Thursday, May 01, 2008
I love my website and blog.
My website and blog give me an opportunity to pull out all the old dusty papers and folders where bits and pieces of me have been stored. Assorted thoughts on paper scattered through my years of putting away, here and there, some never to be found again. Now, where did I put…. I know I wrote a little essay about....., search - search again - it's nowhere to be found. Must be in the same place as that binder that held my collection of wildflower information I assembled for a few years. I've looked high and low. Maybe that's with the pair of glass candlesticks.
To put YOU in the know: There is a pair of inexpensive, short clear glass candleholders that I have seen four times over the last forty years. I have looked and looked for them as I wanted to use them, but the only times I have seen them were: when we moved house to house.
As I packed our belongings for moving, I would come across them and with a disgusted feeling would think: Of course! That's the logical place! That's right where they should be! Why didn't I think of it? In three houses I've thought that. And now, in this, yet another house, it's the same thing - again! (Exasperation!) I have looked high and low, but they are nowhere to be found. I think there is an imp who plays games with me. Some little playful, impish spirit deliberately hides things. Wherever the glass candlesticks are, there surely is a stack of my papers and binders of information collected, plus who knows what else is with them; possibly everything we've tried to find for years.

→ **Aim A**: Locate every line in the entries that contains the string "majorRadius", treating uppercase and lowercase as different, and copy each of those lines.

→ **Record set**:
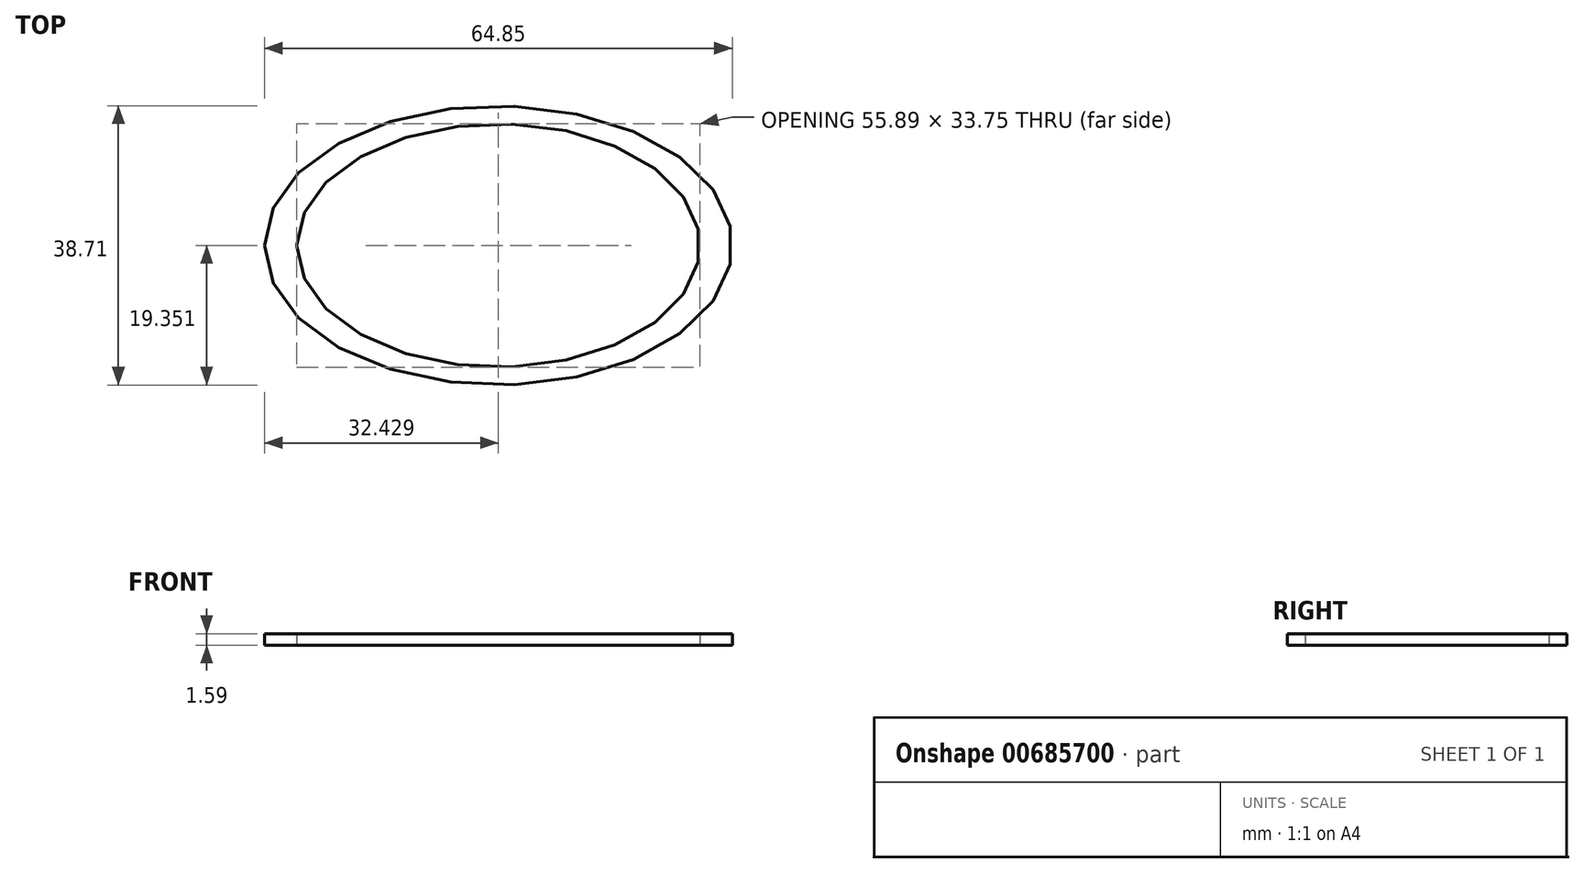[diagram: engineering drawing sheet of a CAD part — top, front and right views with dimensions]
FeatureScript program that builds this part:
annotation { "Feature Type Name" : "Feature", "Feature Type Description" : "" }
export const myFeature = defineFeature(function(context is Context, id is Id, definition is map)
    precondition{}
    {
        {
            var Q0;
            Q0=qCreatedBy(makeId("Top.planeOp"),FACE);
            var sketch = newSketch(context, id + "F0", { "sketchPlane" : qUnion([Q0])});
            skEllipse(sketch, "E0", {"center": v(38.58, -38.13) * mm, "majorRadius": 27.94 * mm, "minorRadius": 16.88 * mm, "majorAxis": v(-1, 0)});
            skEllipse(sketch, "E1", {"center": v(38.58, -38.13) * mm, "majorRadius": 32.42 * mm, "minorRadius": 19.36 * mm, "majorAxis": v(-1, 0)});
            skSolve(sketch);
        }
        {
            var Q0;
            Q0=makeQuery(id+"F0.imprint","IMPRINT",FACE,{"disambiguationData":[TD([[makeQuery(id+"F0.imprint","IMPRINT",EDGE,{"derivedFrom":sQuery(id+"F0.wireOp",EDGE,"E0")}),-1.0]])]});
            extrude(context, id + "F1", {"entities" : qUnion([Q0]), "depth" : 1.59 * mm, "offsetDistance" : 25.4 * mm});
        }
    });
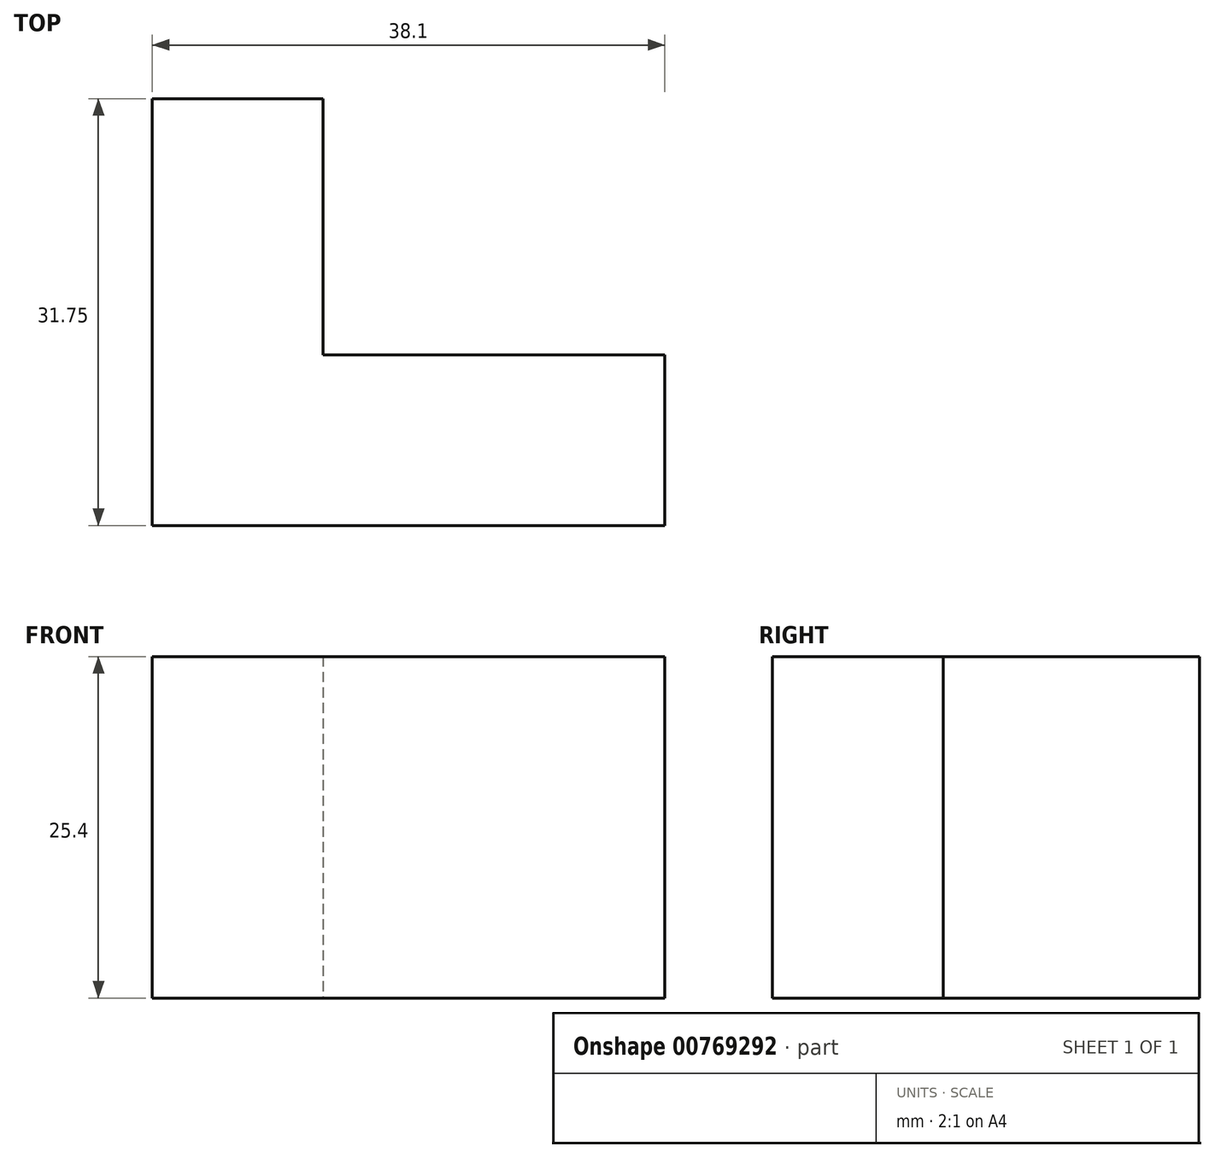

→ **Aim B**: Summarize the blog post in two sentences.

→ **Result A**:
            skEllipse(sketch, "E0", {"center": v(38.58, -38.13) * mm, "majorRadius": 27.94 * mm, "minorRadius": 16.88 * mm, "majorAxis": v(-1, 0)});
            skEllipse(sketch, "E1", {"center": v(38.58, -38.13) * mm, "majorRadius": 32.42 * mm, "minorRadius": 19.36 * mm, "majorAxis": v(-1, 0)});

→ **Result B**: The writer says that their website and blog give them a chance to pull out old papers and folders, though some writings, such as an essay and a binder of wildflower information, can't be found. The writer has seen a pair of short clear glass candleholders only when moving from house to house, suspects a playful imp of hiding things, and believes the missing papers are surely wherever the candlesticks are.